Троя уже не тот маленький городок, каким она была при царе Лаосмедонте, когда Геракл со своей вольницей мог ее взять в несколько месяцев. Широко растянулось царство Приама от Геллеспонта до лежащего против Лесбоса берега. Много ему подвластно городов. Но и это не все: он стал во главе союза, обнимающего многие народы, и в Азии, и в Европе, и даже, говорят, в Ливии. Неужели и в Ливии? — Да, царь Мемнон, сын Зари, его двоюродный брат, а правит он эфиопийцами: если долго будем медлить, он придет. — Каким это образом сын Зари ему двоюродный брат? — Заря, говорят, похитила однажды, прельстившись его красотой, Титона, брата его отца Лаомедонта. Она даже испросила ему у Зевса бессмертие, но забыла испросить ему также и вечную юность. И вот состарился Титон, сгорбился, сморщился, стал все меньше, все меньше — под конец богиня превратила его в кузнечика и пустила гулять по полям. — И это не единственный похищенный в их роде: другим еще раньше был Ганимед, которого Зевс за его красоту вознес на Олимп и сделал своим виночерпием, даровав ему также и вечную юность. — А Анхис, родной брат Приама! Ведь ни более ни менее, как сама Афродита пленилась его красотой и, превратившись в пастушку, жила с ним в лесах Иды; он долго так и не знал, что его пастушка — великая богиня. И плод этой любви — троянский витязь Эней, с которым вскоре нам придется познакомиться.

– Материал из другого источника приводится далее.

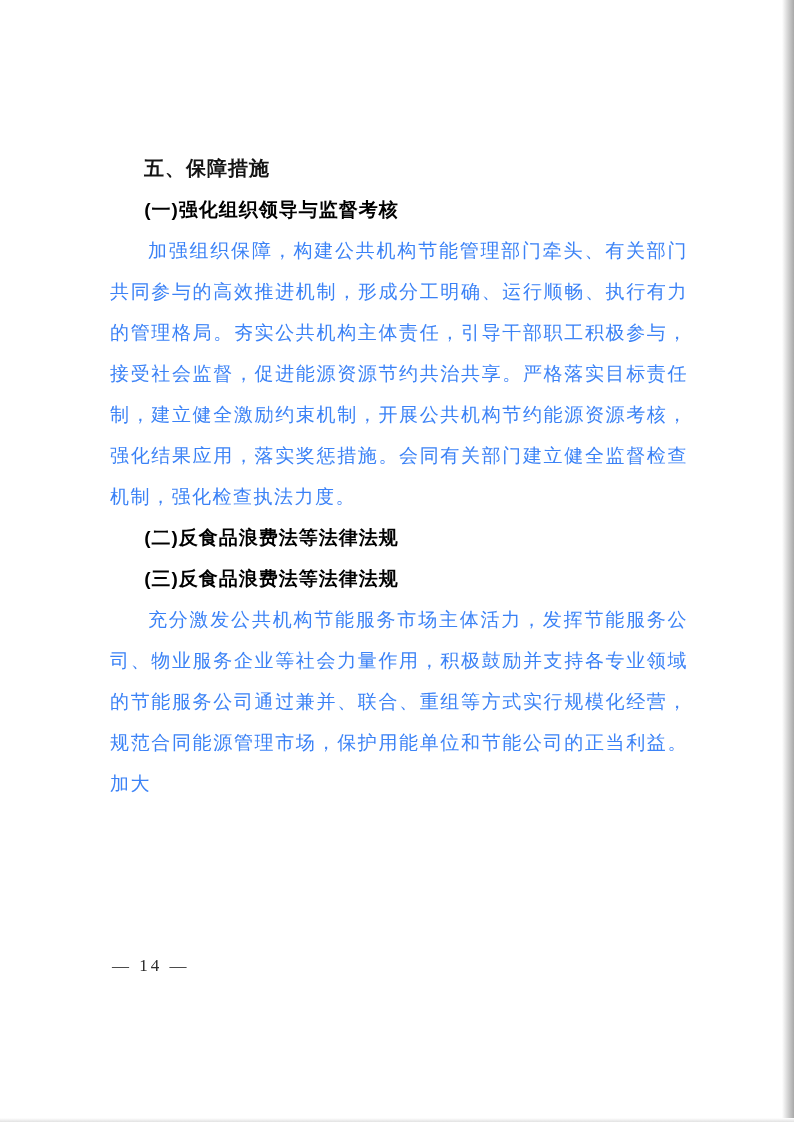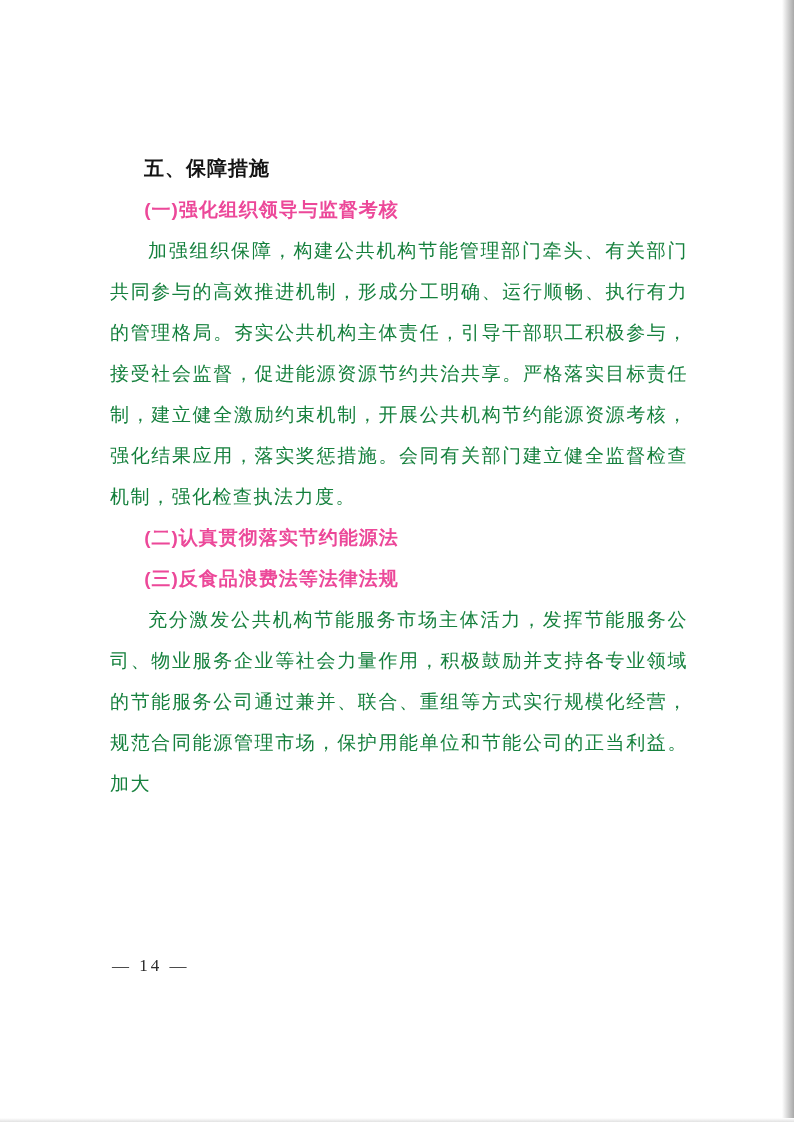"(一)强化组织领导与监督考核" .doc-heading { color: #ec4899 -> #000000 }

Но мы отвлеклись от союзников. Неужели у Приама и в Европе таковые есть? — Как же, фракийцы по ту сторону Геллеспонта, храбрый народ. — А в Азии кто? — Во-первых, мисийцы: один из их царей, наш проводник Телеф, женат даже на его сестре Астиохе и имеет от нее сына Еврипила. — Ну, этот с нами воевать не будет: клятву дал. — Он — нет, но другие мисийцы будут. А затем там разные племена ликийцев; одним правит Главк, внук Беллерофонта, другим — Пандар, третьим — могучий Сарпедон, сын самого Зевса. — Как, сын Зевса и Европы, брат Миноса? Да разве он может быть еще при жизни? — Как это объяснить, сам не знаю, а только он жив и называет себя сыном Зевса. Дальше — фригийцы, тоже во многих племенах. Да это только ближайшие соседи. Но, говорят, с ними в союзе также и амазонки в Фемискире на Фермодонте. — Да разве они не истреблены Гераклом и Фесеем? Нет. Те им только нанесли жестокое поражение. Они от него уже давно оправились, и их прекрасная царица Пенфесилея, конечно, не упустит случая отомстить за смерть Ипполиты. — Да, жаль, что у нас нет Геракла: пригодился бы он нам теперь со своим волшебным луком. — Геракла нет, но его лук с нами; владеет им храбрый Филоктет. Ведь правда, Филоктет? — Да где же Филоктет? — Ушел куда-то тайно, с загадочной улыбкой на устах. — Вот чудак! Уж не нашел ли он какой-нибудь красотки на пустынном острове? — Ну, пусть: его дело. — Чу, как будто какие-то стоны раздаются вот из этой рощи. Иль это мне послышалось? — Нет, и я слышу: стоны, несомненно стоны… что бы это могло быть?..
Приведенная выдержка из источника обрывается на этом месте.